Your goal >>
Reproduce the material below line for line, without changing anything, and leave the pictures out.

***** Data for analysis

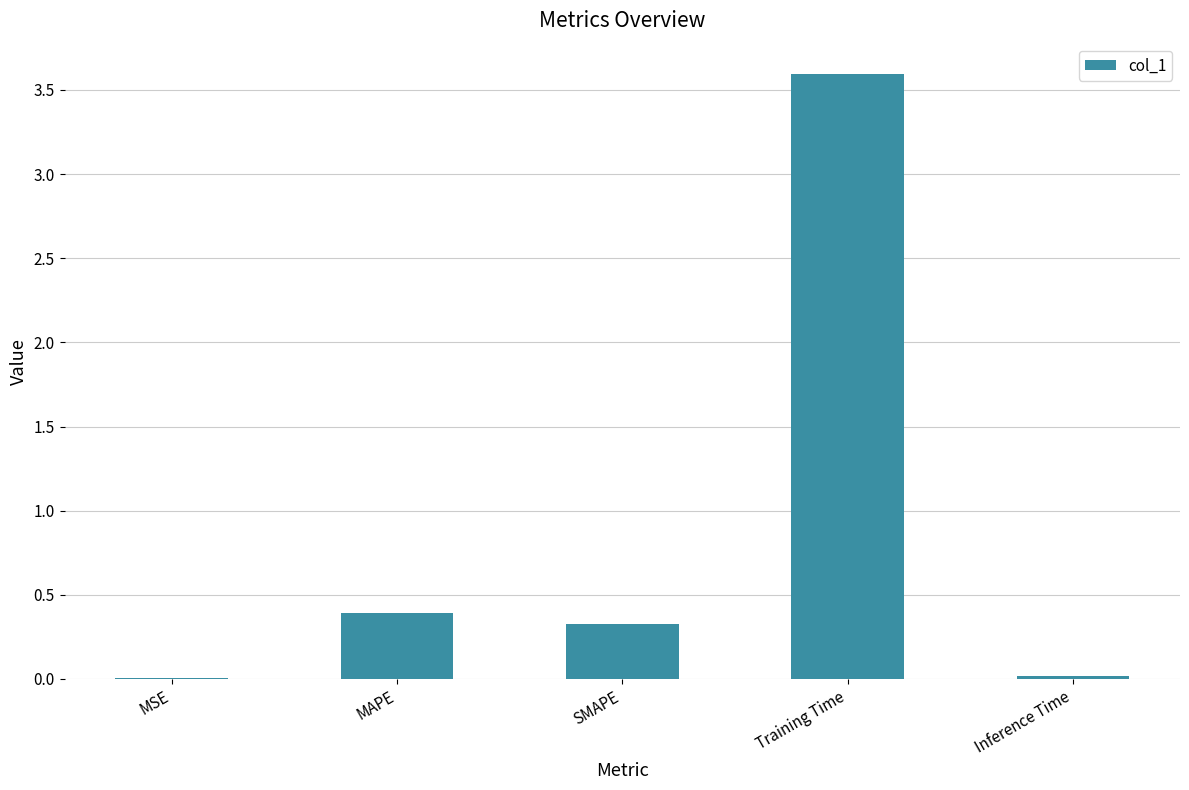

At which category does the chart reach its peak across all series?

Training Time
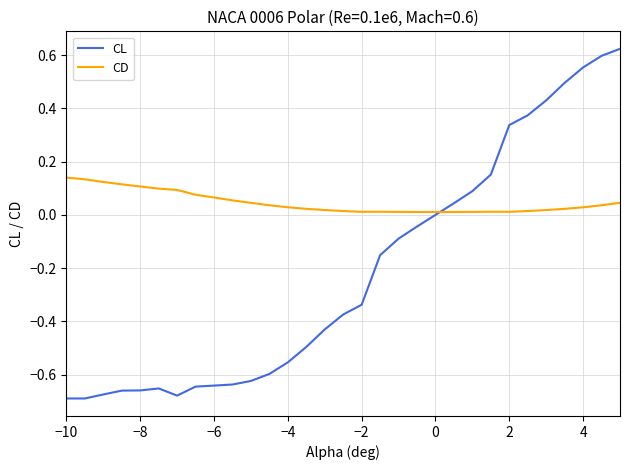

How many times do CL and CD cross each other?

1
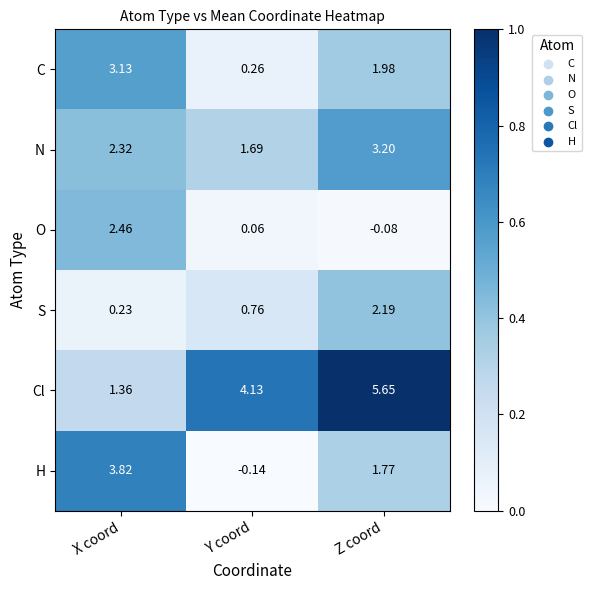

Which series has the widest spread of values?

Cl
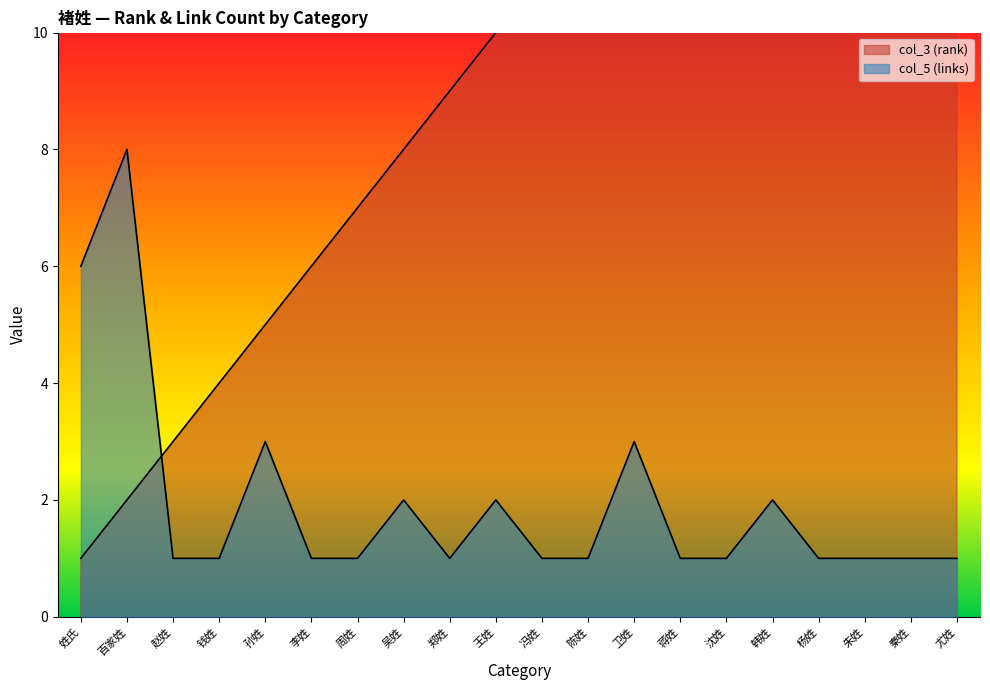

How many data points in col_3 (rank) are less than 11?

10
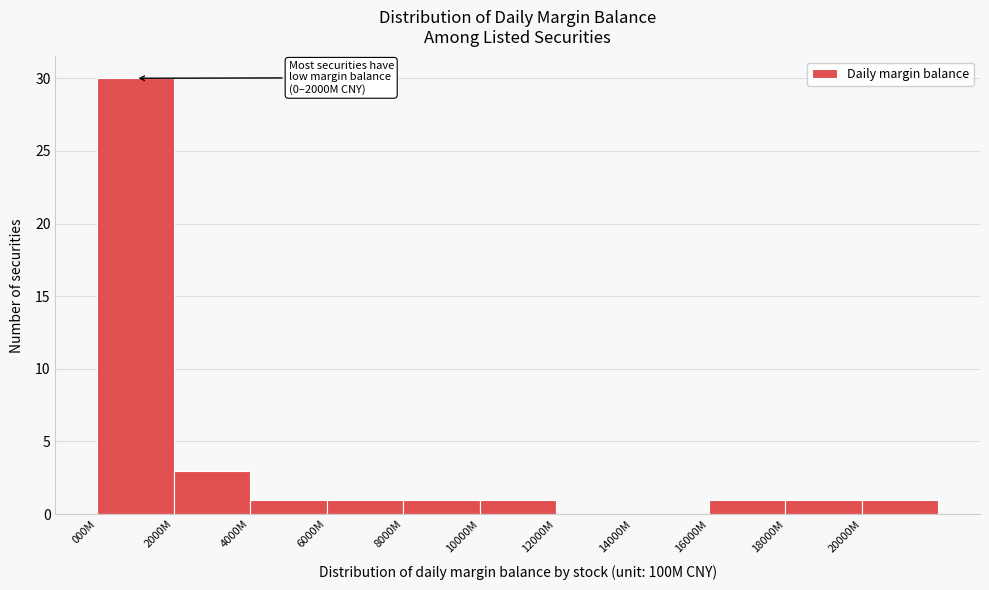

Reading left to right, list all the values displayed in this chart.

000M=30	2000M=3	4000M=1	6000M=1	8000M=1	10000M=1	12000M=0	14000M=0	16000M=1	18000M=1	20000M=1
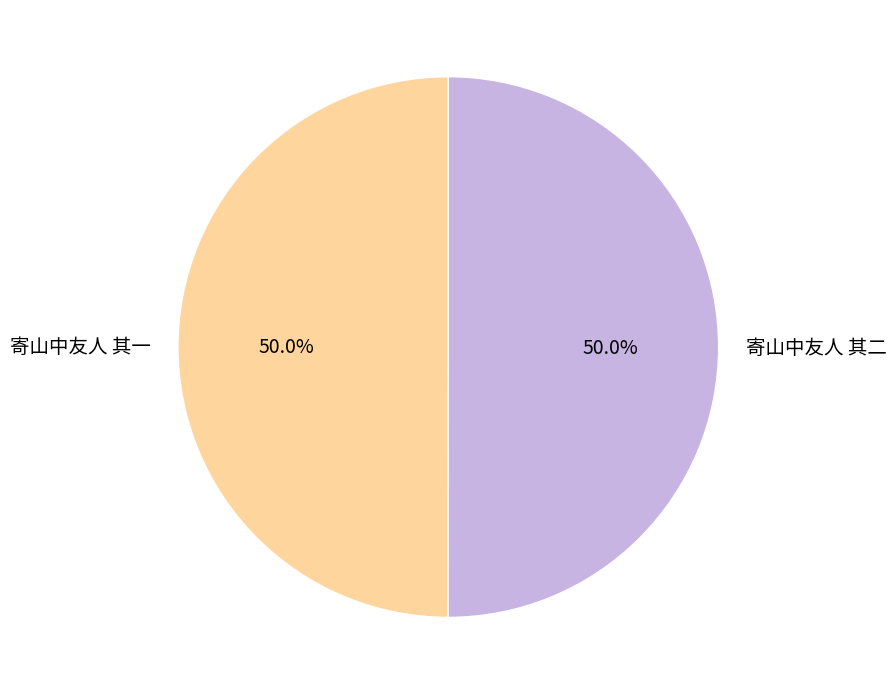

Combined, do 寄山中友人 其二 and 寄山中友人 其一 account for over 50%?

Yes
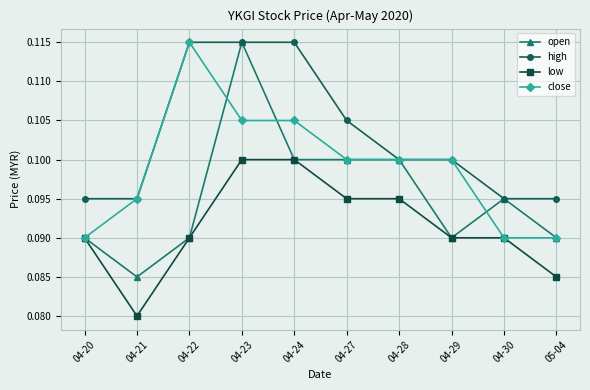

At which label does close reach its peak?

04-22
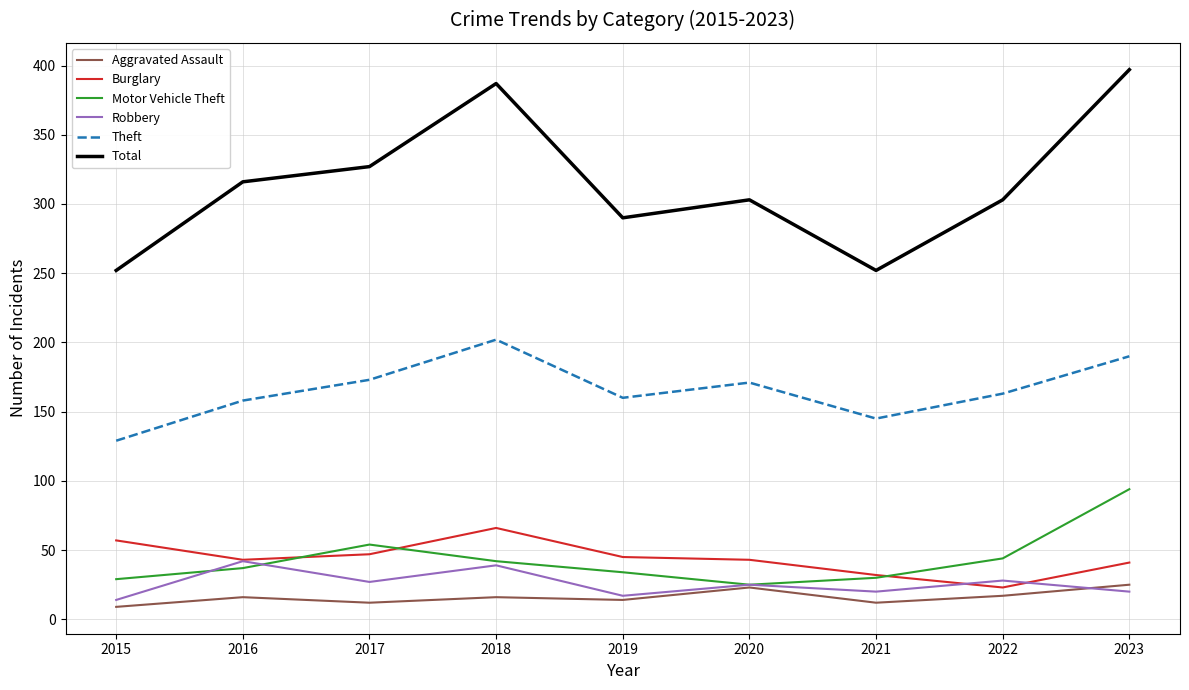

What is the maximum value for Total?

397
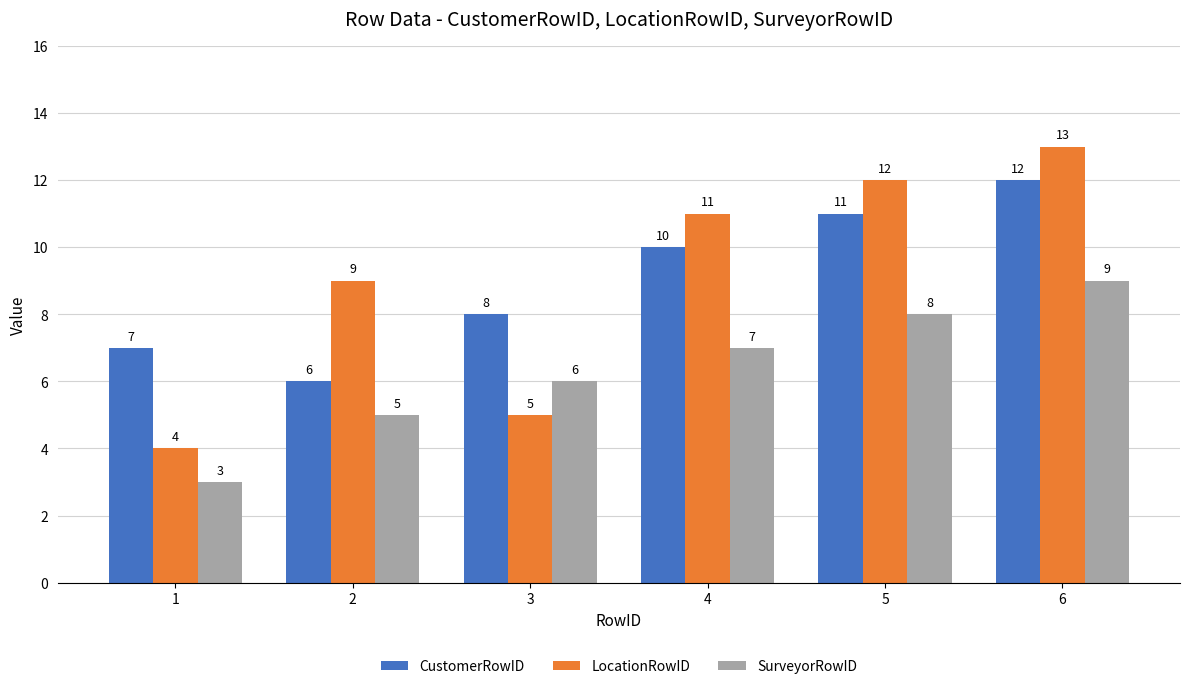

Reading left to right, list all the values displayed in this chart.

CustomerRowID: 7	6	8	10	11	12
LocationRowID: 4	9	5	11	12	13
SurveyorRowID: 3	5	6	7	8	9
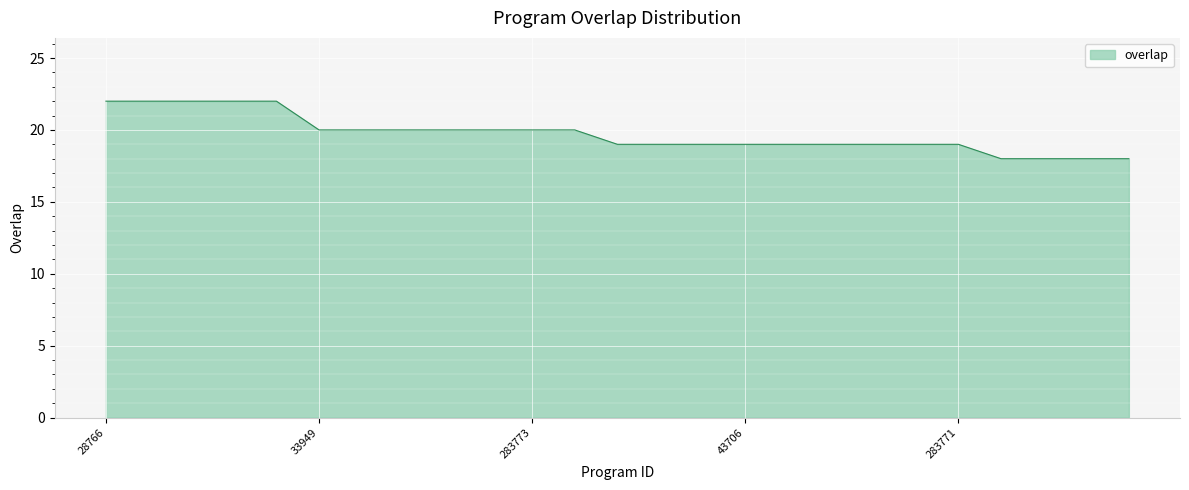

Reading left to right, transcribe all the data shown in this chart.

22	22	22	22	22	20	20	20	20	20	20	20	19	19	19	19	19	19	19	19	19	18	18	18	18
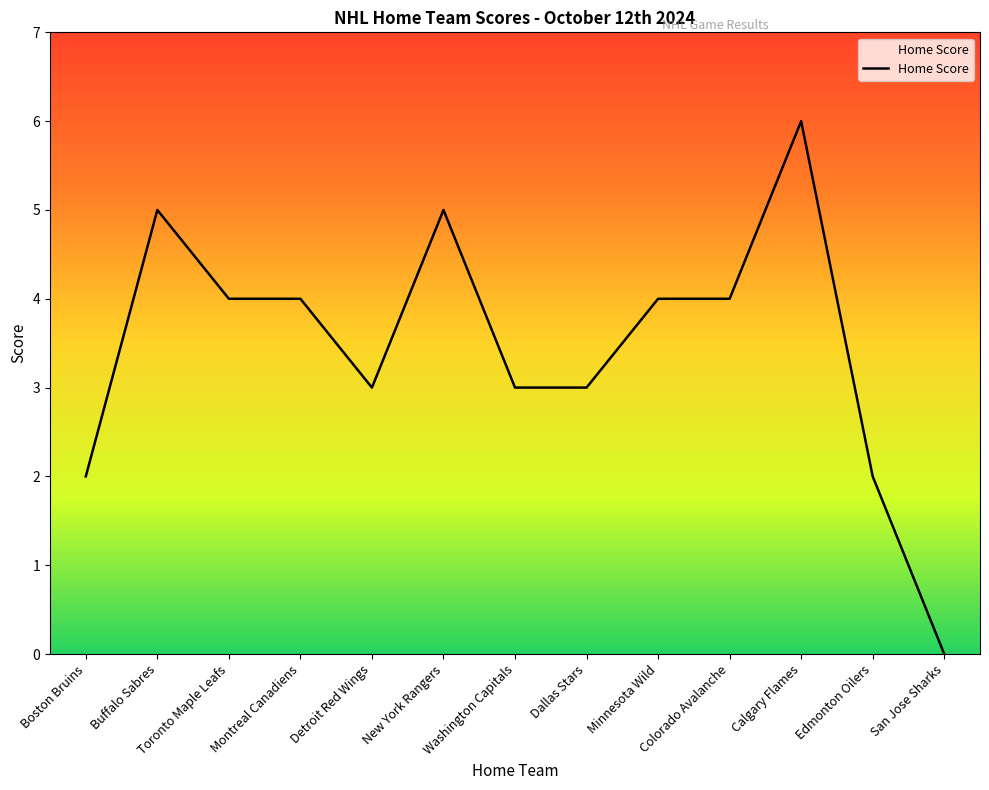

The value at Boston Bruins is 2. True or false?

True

**********

Response box >>
At which category does the chart reach its peak across all series?

Training Time

How many times do CL and CD cross each other?

1

Which series has the widest spread of values?

Cl

How many data points in col_3 (rank) are less than 11?

10

Reading left to right, list all the values displayed in this chart.

000M=30	2000M=3	4000M=1	6000M=1	8000M=1	10000M=1	12000M=0	14000M=0	16000M=1	18000M=1	20000M=1

Combined, do 寄山中友人 其二 and 寄山中友人 其一 account for over 50%?

Yes

At which label does close reach its peak?

04-22

What is the maximum value for Total?

397

Reading left to right, list all the values displayed in this chart.

CustomerRowID: 7	6	8	10	11	12
LocationRowID: 4	9	5	11	12	13
SurveyorRowID: 3	5	6	7	8	9

Reading left to right, transcribe all the data shown in this chart.

22	22	22	22	22	20	20	20	20	20	20	20	19	19	19	19	19	19	19	19	19	18	18	18	18

The value at Boston Bruins is 2. True or false?

True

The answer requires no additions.